A three judge Bench judgment of this Court in the case of Wing Commander J. Kumar (supra) also reiterated the aforesaid well known principle in the service jurisprudence, and in the case in hand this principle has been engrafted in Regulation 9(1). The question that arises for consideration is whether the benefits conferred upon a deputationist under Regulation 9(1) has been taken away by Regulation 9(2)? The Tribunal has come to the aforesaid conclusion and accordingly has struck down. If a literal meaning is given to the language used in Regulation 9(2), it may appear that the benefits conferred under Regulation 9(1) is given a go bye and the past services rendered by the deputationists in their parent cadre is not being taken into account while determining their inter se seniority in the new cadre under the Commission.

But as has been contended by Mrs. Amareswari, learned senior counsel appearing for the State Government who is the authority for approval of the Regulation that the phraseology used in Regulation 9(2) is no doubt little cumbersome but it conveys the meaning that the total length of service of these deputationists should be taken into account for determining the inter se seniority in the new service under the Commission and the past service is not being wiped off. We find considerable force in this argument and reading down the provision of Regulation 9(2) we hold that while determining the inter se seniority the deputationists in the new cadre under the Commission after they are finally absorbed, their past services rendered in the Government have to be taken into account. In other words the total length of service of each of the employees would be the determinative factor for reckoning their seniority in the new services under the Commission. Mr. Ram Kumar, learned counsel appearing for the appellant vehemently urged that length of service under the Commission should be the criteria for determining the inter se seniority but we are unable to persuade ourselves to agree with the aforesaid submission of the learned counsel. It is not known that when the persons were brought over to the commission from the Government on deputation whether their option had been asked for or not? Further such a principle if accepted then the integer se seniority would be dependent upon the whin of the Government, and we see no rationale behind the aforesaid principle. The two decisions on which Mr. Ram Kumar, learned counsel placed reliance in support of his contention in fact do not lay down the aforesaid proposition. We have, therefore, no hesitation to reject the submission of Mr. Ram Kumar.

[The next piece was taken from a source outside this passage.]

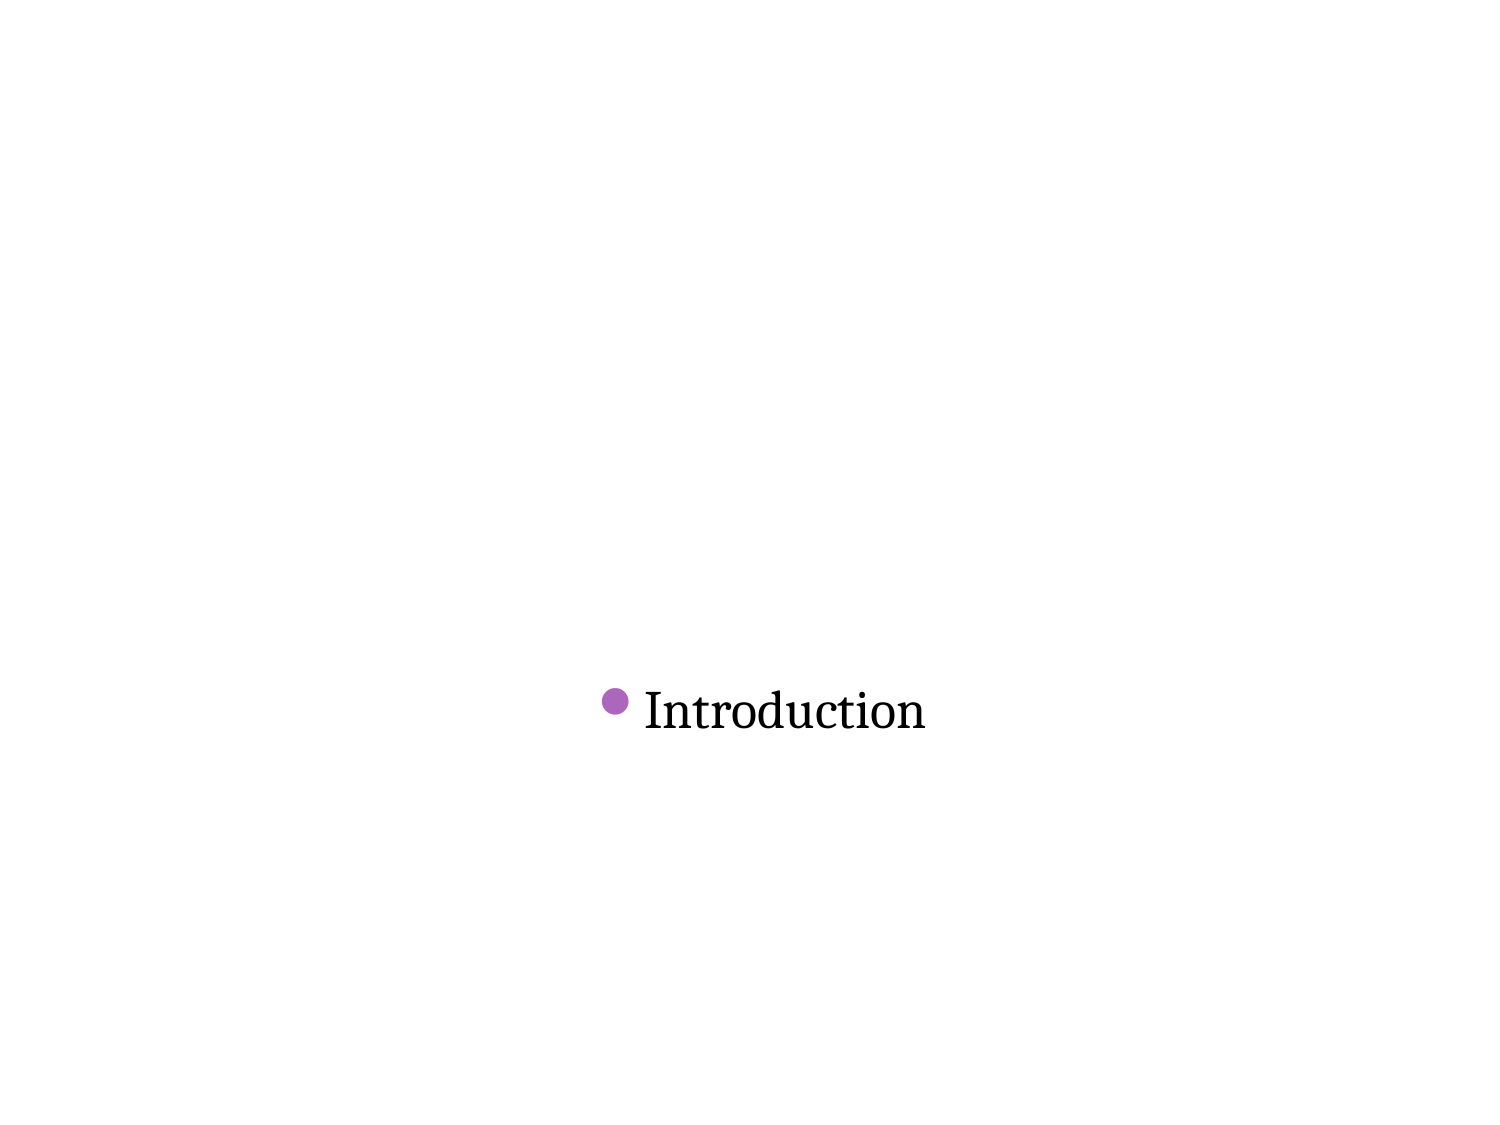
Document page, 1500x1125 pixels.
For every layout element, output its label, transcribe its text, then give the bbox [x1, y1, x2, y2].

list Introduction [87, 512, 1438, 1075]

In the aforesaid premises we dispose of these appeals by reading down the provision of Regulation 9(2) in the manner as indicated earlier rather than striking down the same and hold that while determining the inter se seniority of the deputationists in the services of the Commission their entire length of continuous service shall be the basis. These appeals are disposed of accordingly. But in the circumstances there will be no order as to costs.